Digital Asset Investment Products Continue to Surge with $3.3 Billion in Weekly Inflows
Investment in digital asset products has been on a steady rise, with the latest data from CoinShares revealing that these products attracted $3.3 billion in inflows last week. This marks the sixth consecutive week of gains, bringing the total inflows over the past six weeks to $10.5 billion. Year-to-date flows have reached a record $10.8 billion, showcasing the growing interest in digital assets as an investment.
James Butterfill, CoinShares’ head of research, commented on the trend, attributing it to investor demand seeking diversification amid concerns over the US economy. The recent Moody’s downgrade and spike in treasury yields have further fueled this interest in digital assets as a hedge against traditional market volatility.
Bitcoin and Ethereum Lead the Charge
Bitcoin-backed products continue to dominate the market, with $2.9 billion in inflows reported last week alone. This represents a significant portion of the total inflows for 2025, bringing Bitcoin’s year-to-date total to $10.1 billion. The collective assets under management for Bitcoin ETPs have now reached close to $160 billion.

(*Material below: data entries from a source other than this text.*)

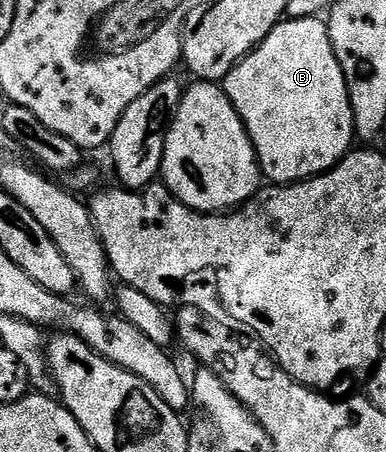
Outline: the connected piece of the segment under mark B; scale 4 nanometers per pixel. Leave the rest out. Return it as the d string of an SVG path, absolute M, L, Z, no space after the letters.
M320 17L289 18L277 23L247 57L241 59L223 80L225 95L243 120L257 153L261 173L270 183L291 186L340 164L355 146L351 100L347 96L347 80L339 60L333 55L329 27Z

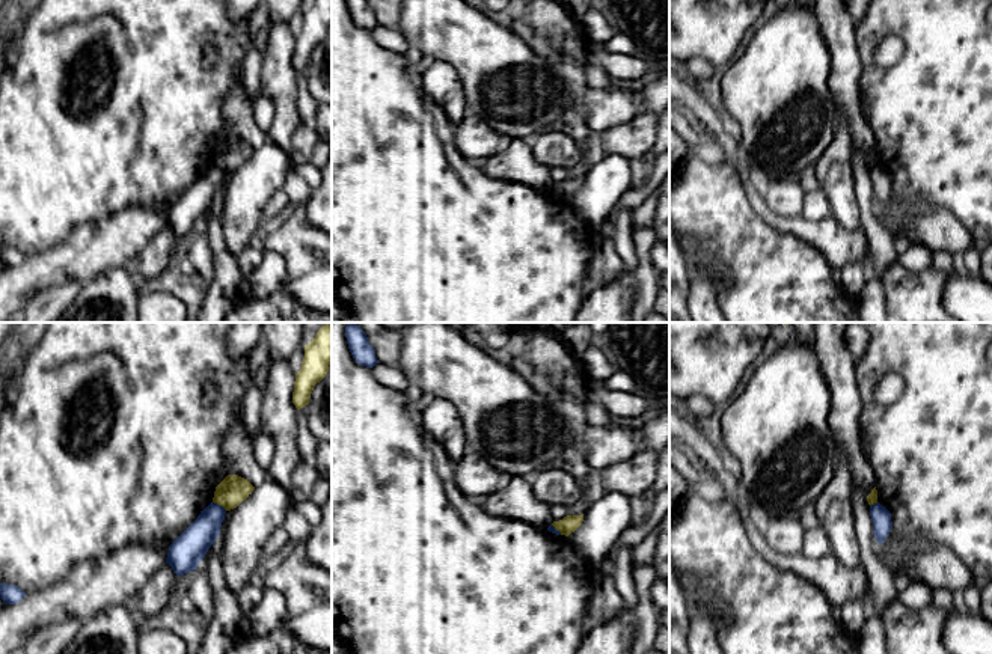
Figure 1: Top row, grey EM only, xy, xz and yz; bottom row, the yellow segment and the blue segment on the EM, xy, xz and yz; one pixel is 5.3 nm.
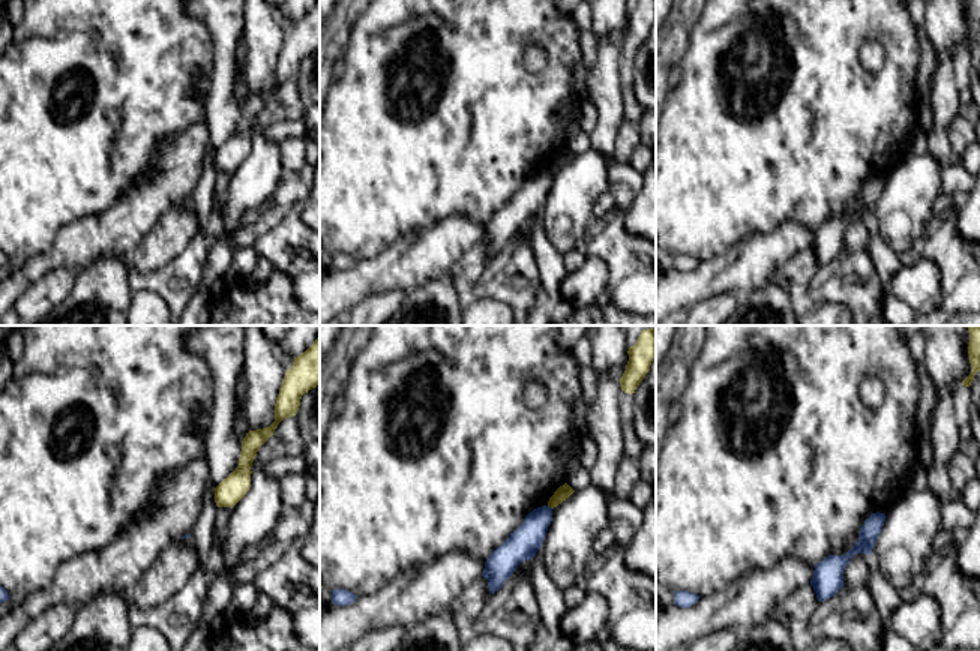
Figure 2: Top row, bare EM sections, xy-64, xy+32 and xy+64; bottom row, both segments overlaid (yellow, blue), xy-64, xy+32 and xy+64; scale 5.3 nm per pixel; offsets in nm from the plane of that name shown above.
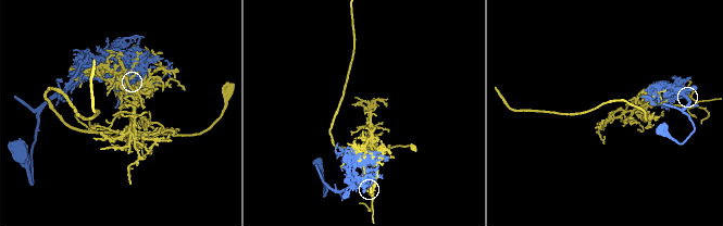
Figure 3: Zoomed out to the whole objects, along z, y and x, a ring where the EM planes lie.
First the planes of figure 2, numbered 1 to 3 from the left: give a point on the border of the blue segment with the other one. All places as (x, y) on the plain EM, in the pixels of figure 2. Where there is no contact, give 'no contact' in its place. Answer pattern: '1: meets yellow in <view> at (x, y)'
1: no contact
2: meets yellow in xy+32 at (550, 170)
3: no contact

On the other hand, Ethereum products also saw strong momentum, attracting $326 million in weekly inflows. This surge in interest can be attributed to the market optimism surrounding the successful deployment of the Pectra upgrade earlier this month. Ethereum-related investment funds have seen net inflows of around $568 million this month, showcasing the growing confidence in the platform.
XRP Faces Record Outflows
While Bitcoin and Ethereum products saw significant inflows, XRP investment products faced a challenging week with $37.2 million in outflows, marking the largest on record. This trend comes as a surprise, considering the growing institutional participation in XRP futures contracts on platforms like CME Group.
Despite XRP’s struggles, most altcoins saw modest activity in the market. Solana products attracted $4.3 million in inflows, while Sui products recorded $2.3 million, despite a DeFi exploit on its network. This indicates that investors are still willing to explore opportunities beyond the major cryptocurrencies.
Overall, the influx of funds into digital asset investment products reflects the growing interest and confidence in the crypto market. With institutional participation on the rise and new developments in major cryptocurrencies, the landscape for digital asset investments continues to evolve.